Hiking Tip: It is less tiring to walk along the sides. Just be careful with your step.

Temporary Refuge at the summit. Unfortunately, there’s no water here.

Me at the summit

After enjoying the view at the summit and some picture taking, time to go down. It was actually harder going down. The stairs are scary. One must be extra careful going down to avoid getting injured.

The stairs on the way down.

The Giant Buddha still looks small from this view which means I still have a long way to go.

Finally, the finish line!

At the end of the Lantau Trail, turn left to get to the Wisdom Path.

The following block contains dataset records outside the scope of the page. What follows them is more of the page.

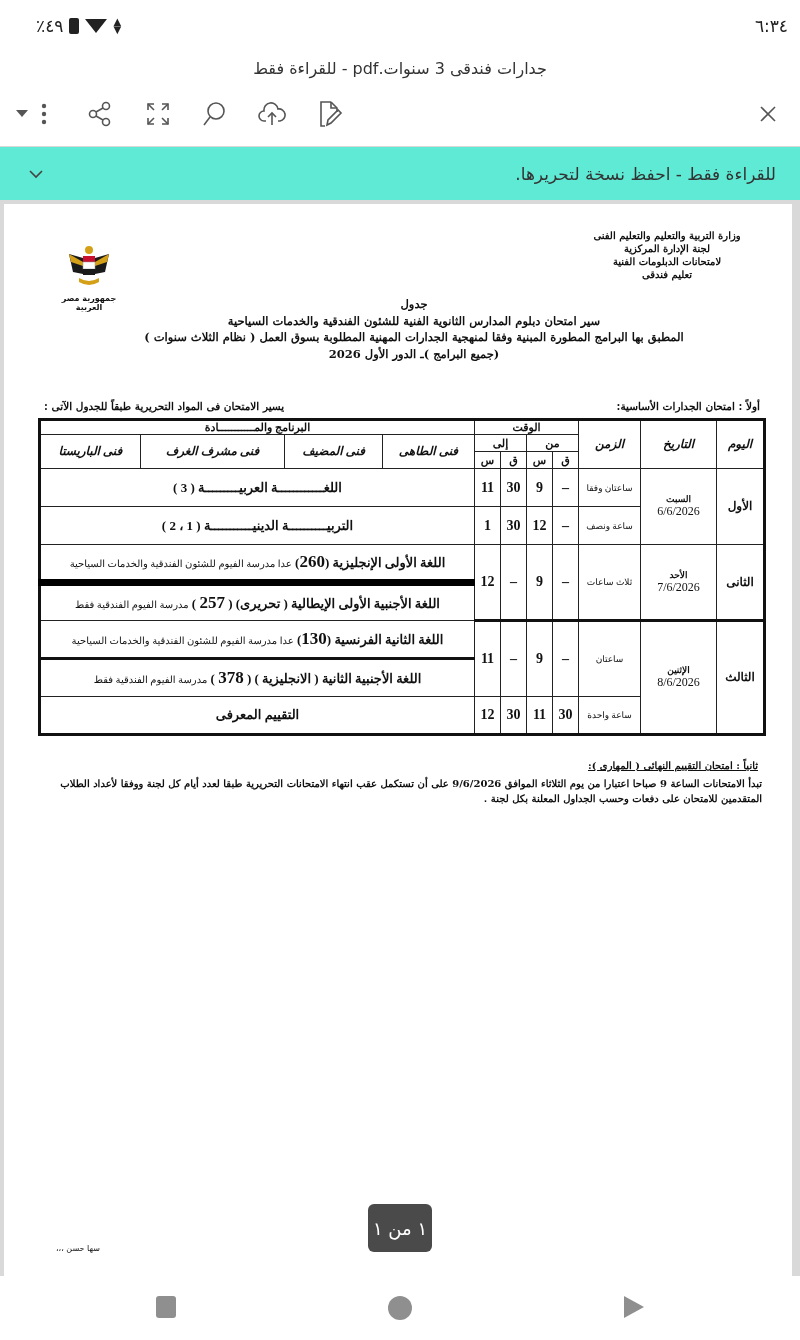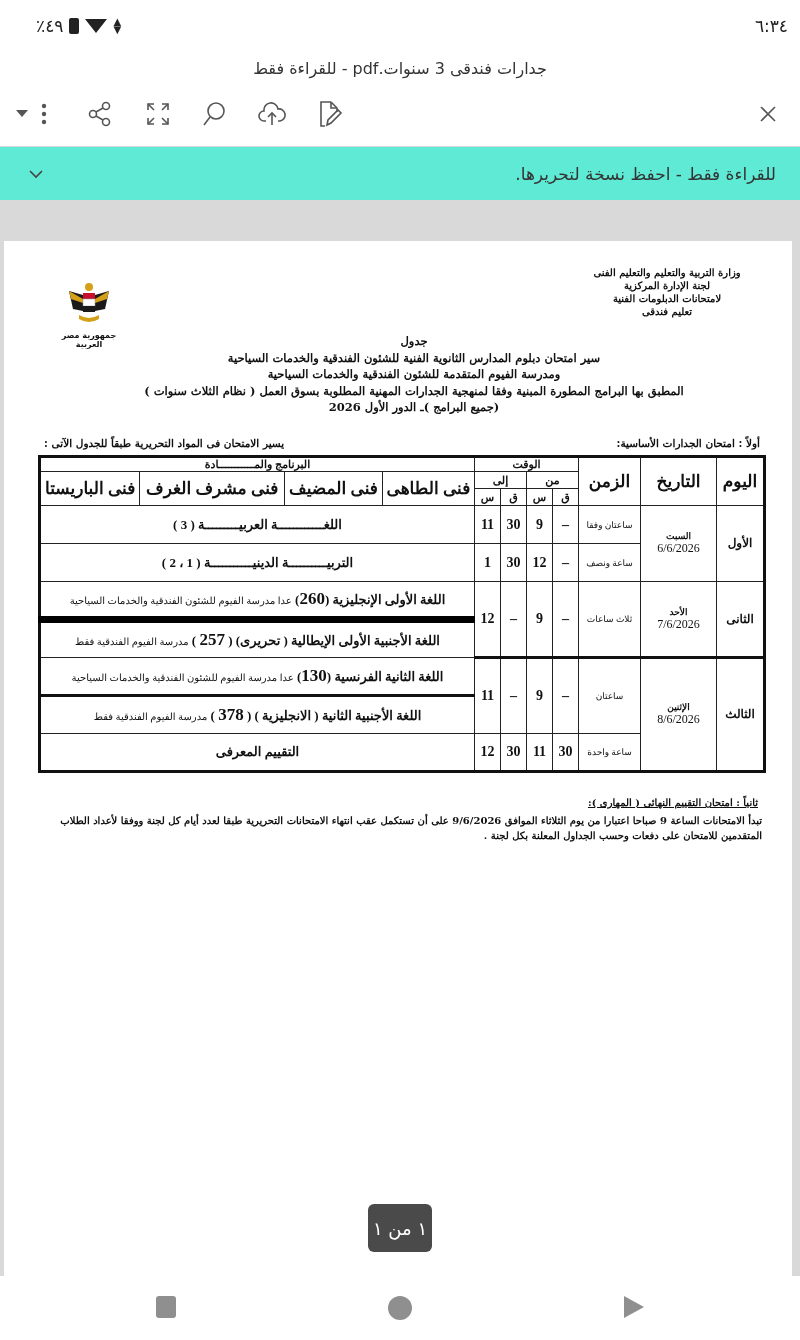--- a/index.html
+++ b/index.html
@@ -16,7 +16,7 @@
   .banner { position: absolute; top: 146px; left: 0; width: 800px; height: 54px; background: #5eead4; display: flex; align-items: center; justify-content: space-between; padding: 0 24px 0 28px; border-top: 1px solid #d8d8d8; }
   .banner-text { direction: rtl; font-size: 17px; color: #333; }
   .viewer { position: absolute; top: 200px; left: 0; width: 800px; height: 1076px; background: #d9d9d9; }
-  .page { position: absolute; top: 4px; left: 4px; width: 788px; height: 1072px; background: #fff; margin-top: 37px; }
+  .page { position: absolute; top: 4px; left: 4px; width: 788px; height: 1072px; background: #fff; }
   .ministry { position: absolute; top: 25px; right: 40px; width: 170px; text-align: center; direction: rtl; font-size: 10px; font-weight: bold; line-height: 13px; color: #111; font-family: "DejaVu Serif", serif; }
   .emblem { position: absolute; top: 40px; left: 50px; width: 70px; text-align: center; }
   .emblem-label { font-size: 8px; font-weight: bold; direction: rtl; color: #111; }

The Wisdom Path, a series of 38 wooden upright monuments containing verses from the centuries-old Heart Sutra — one of the world’s best-known prayers revered by Confucians, Buddhists and Taoists alike

To get to the Po Lin Monastery and the Giant Buddha, you need to walk for about 10-15 minutes more. Just follow the signs. Along the way, you will pass by the path with the scent of tea.

Going Back:

To go back, take Bus No. 23 at Ngong Ping bus terminus and get off at Tung Chung bus terminus. The journey takes about 50 minutes.

Tips on hiking Lantau Peak:

  • Don’t forget to bring water. You won’t find any store along the trail, at the summit and at the end of the trail. The closest place you can purchase water is at the Giant Buddha.
  • Wear appropriate shoes. DO NOT wear heels. It is also not advisable to wear flip-flops.
  • Bring face towel as you will be perspiring a lot. It was cold when I climbed but I still perspired because the hike is so tiring.
  • Bring umbrella or waterproof jacket in case it rains. You can also use the umbrella when you get to the top especially during summertime as there’s very little vegetation.
  • Do slather on sunblock lotion to protect yourself from the harmful UV rays.
  • Watch your steps. Be very careful especially when going down.
  • Don’t forget to enjoy the view and take lots of pictures. 🙂

P.S.

The day after my hike, my legs and thighs were so painful. It was a good thing I did the hike on the day before my flight back home otherwise I wouldn’t have enjoyed exploring Hong Kong and Macau.